ZNS divides the flash media into zones, where each zone is an isolated namespace. Cloud providers can, for example, separate workloads or data types to different zones so that usage patterns are predictable among multiple users. Yet, more importantly, like the SMR construct, data is written through a zone in a sequential manner. Suddenly, there’s no longer a need for all that media management. The outcomes for this:
• Additional savings due to decreased need for over provisioning of NAND media
• Better drive endurance by reducing write amplification
• Dramatically reduced latency
• Significantly improved throughput
Zoned Storage — A unifying platform to support SMR and ZNS Technologies
As companies prepare themselves for increased data demands, initiatives like Zoned Storage, which work with the community to establish ZNS as an open standard that can use the same interface and Application Programming Interface (API) as SMR are really important. This step allows end users to adopt a single interface that can communicate with the entire storage layer. As a result, data centre architects can now make the transition to zettascale architectures more easily as applications don’t have to change regardless of the storage environment they choose. This will allow companies to reach a new balance between performance, latency, and cost using disaggregated, purpose-built, and intelligent architectures.

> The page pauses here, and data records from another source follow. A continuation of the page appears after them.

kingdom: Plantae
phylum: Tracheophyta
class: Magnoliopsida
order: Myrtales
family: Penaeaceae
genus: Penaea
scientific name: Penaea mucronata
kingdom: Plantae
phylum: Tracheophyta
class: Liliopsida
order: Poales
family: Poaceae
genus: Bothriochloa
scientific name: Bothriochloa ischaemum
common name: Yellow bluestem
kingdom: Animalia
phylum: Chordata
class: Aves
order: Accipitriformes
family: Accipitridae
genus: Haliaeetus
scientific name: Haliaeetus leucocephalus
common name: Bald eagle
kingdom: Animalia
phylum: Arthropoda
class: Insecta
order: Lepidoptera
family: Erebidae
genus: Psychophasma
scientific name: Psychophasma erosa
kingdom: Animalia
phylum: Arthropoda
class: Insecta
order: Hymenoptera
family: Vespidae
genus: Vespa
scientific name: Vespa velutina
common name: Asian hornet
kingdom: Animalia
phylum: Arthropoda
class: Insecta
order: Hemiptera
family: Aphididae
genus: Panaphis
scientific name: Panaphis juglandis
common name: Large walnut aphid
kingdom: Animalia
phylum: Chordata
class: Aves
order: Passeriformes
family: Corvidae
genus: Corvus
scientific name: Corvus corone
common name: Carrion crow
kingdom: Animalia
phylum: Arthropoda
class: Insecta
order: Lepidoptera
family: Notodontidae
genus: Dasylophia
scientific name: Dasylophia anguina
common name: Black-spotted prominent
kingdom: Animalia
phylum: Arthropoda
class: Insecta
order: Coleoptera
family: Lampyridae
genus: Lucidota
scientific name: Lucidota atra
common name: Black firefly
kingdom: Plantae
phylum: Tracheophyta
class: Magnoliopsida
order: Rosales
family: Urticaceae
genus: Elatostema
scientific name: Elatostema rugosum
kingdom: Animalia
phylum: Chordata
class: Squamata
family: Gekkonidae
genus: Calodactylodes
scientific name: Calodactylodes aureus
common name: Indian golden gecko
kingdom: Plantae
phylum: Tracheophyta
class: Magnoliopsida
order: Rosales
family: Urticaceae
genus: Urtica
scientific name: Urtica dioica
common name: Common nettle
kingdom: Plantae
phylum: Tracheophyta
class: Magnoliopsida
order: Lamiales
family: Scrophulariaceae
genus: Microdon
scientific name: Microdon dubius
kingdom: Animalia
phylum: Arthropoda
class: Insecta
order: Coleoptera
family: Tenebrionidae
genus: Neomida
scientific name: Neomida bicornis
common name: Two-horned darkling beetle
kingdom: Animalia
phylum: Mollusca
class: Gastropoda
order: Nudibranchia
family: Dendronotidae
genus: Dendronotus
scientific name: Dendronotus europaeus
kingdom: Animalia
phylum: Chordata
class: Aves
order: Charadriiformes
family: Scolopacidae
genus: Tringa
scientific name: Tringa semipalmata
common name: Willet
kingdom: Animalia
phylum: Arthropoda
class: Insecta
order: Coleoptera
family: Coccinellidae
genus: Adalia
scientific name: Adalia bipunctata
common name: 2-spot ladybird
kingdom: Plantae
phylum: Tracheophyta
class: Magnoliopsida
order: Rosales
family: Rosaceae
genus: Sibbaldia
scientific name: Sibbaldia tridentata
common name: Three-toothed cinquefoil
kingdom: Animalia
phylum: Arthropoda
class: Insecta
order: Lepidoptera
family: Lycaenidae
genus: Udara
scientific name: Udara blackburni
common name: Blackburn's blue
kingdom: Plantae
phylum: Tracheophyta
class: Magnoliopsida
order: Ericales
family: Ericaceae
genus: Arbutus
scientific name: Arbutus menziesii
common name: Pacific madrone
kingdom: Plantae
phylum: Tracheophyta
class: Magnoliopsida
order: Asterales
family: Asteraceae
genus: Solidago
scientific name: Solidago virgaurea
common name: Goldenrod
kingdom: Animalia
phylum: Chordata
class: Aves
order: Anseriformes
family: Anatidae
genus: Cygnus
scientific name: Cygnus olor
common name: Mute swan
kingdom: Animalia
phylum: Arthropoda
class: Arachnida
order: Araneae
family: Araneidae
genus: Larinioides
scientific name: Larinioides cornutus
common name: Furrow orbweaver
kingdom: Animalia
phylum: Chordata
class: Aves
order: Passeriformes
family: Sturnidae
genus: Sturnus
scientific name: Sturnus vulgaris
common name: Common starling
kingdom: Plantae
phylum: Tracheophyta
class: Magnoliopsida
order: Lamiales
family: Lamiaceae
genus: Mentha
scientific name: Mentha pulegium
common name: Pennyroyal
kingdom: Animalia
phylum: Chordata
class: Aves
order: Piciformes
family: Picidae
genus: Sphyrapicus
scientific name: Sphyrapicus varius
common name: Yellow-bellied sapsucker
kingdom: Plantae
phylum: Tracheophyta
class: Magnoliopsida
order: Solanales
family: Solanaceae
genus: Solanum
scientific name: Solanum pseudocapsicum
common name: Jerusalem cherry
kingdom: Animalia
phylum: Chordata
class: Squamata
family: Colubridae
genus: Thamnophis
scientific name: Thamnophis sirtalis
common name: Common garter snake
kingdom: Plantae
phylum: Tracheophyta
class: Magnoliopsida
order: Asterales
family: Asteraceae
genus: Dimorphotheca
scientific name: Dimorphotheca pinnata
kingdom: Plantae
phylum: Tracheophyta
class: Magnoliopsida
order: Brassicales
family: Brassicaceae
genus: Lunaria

Forward-Looking Statements:
This article may contain forward-looking statements, including statements relating to expectations for Western Digital’s HDD products, the market for these products, and future capabilities and technologies for those products. These forward-looking statements are subject to risks and uncertainties that could cause actual results to differ materially from those expressed in the forward-looking statements, including development challenges or delays, supply chain and logistics issues, changes in markets, demand, global economic conditions and other risks and uncertainties listed in Western Digital Corporation’s most recent quarterly and annual reports filed with the Securities and Exchange Commission, to which your attention is directed. Readers are cautioned not to place undue reliance on these forward-looking statements and we undertake no obligation to update these forward-looking statements to reflect subsequent events or circumstances.